No excerto do texto sobre a Rede de Museus do Algarve, quantos museus se reuniram em Albufeira para constituir a rede?

=== Excerto do texto ===

A Rede de Museus do Algarve (RMA) «atinge a maioridade» esta quinta-feira, 16 de outubro, ao assinalar 18 anos desde a sua criação.
Em comunicado enviado às redações, a estrutura recorda que «dez museus da região do Algarve se reuniram em Albufeira para a constituição da Rede de Museus do Algarve-RMA», a 16 de outubro de 2006.
Trata-se de «uma rede horizontal, com características flexíveis, que tem como missão dinamizar o património cultural e a atividade museológica da região».
A RMA surgiu «enquanto um grupo informal de ação e reflexão museológica», cuja forma de organização «pretende privilegiar a cooperação e a partilha entre os seus pares e criar escala nas atividades programadas em conjunto».

=== Dados fornecidos ===

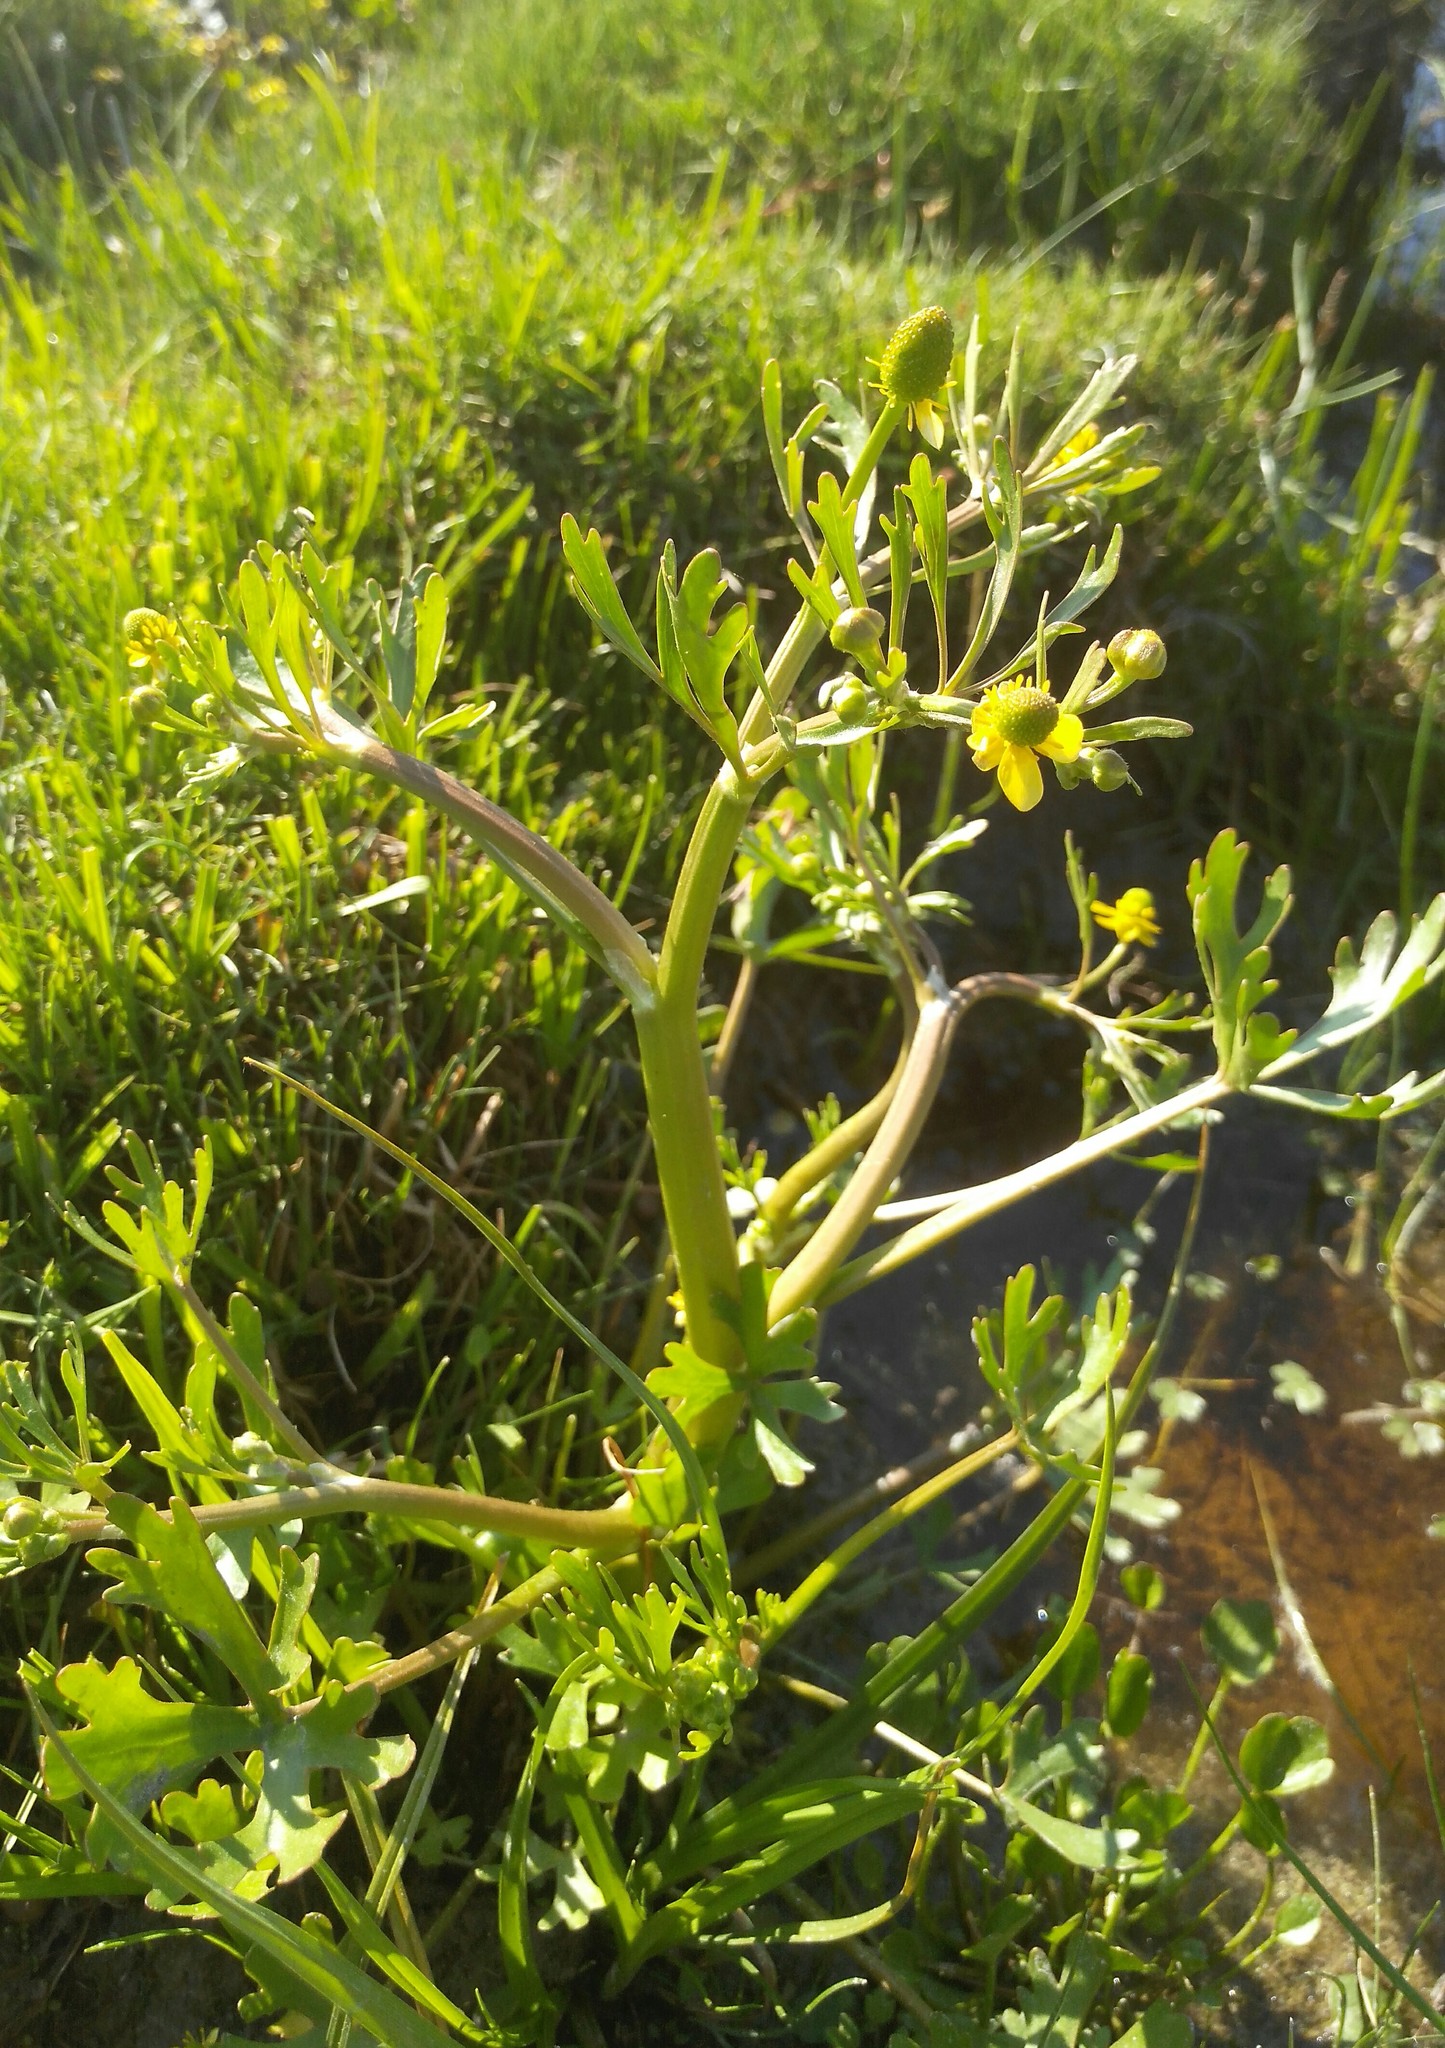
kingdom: Plantae
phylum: Tracheophyta
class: Magnoliopsida
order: Ranunculales
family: Ranunculaceae
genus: Ranunculus
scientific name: Ranunculus sceleratus
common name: Celery-leaved buttercup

===

Secção da resposta:
Reuniram-se dez museus da região do Algarve.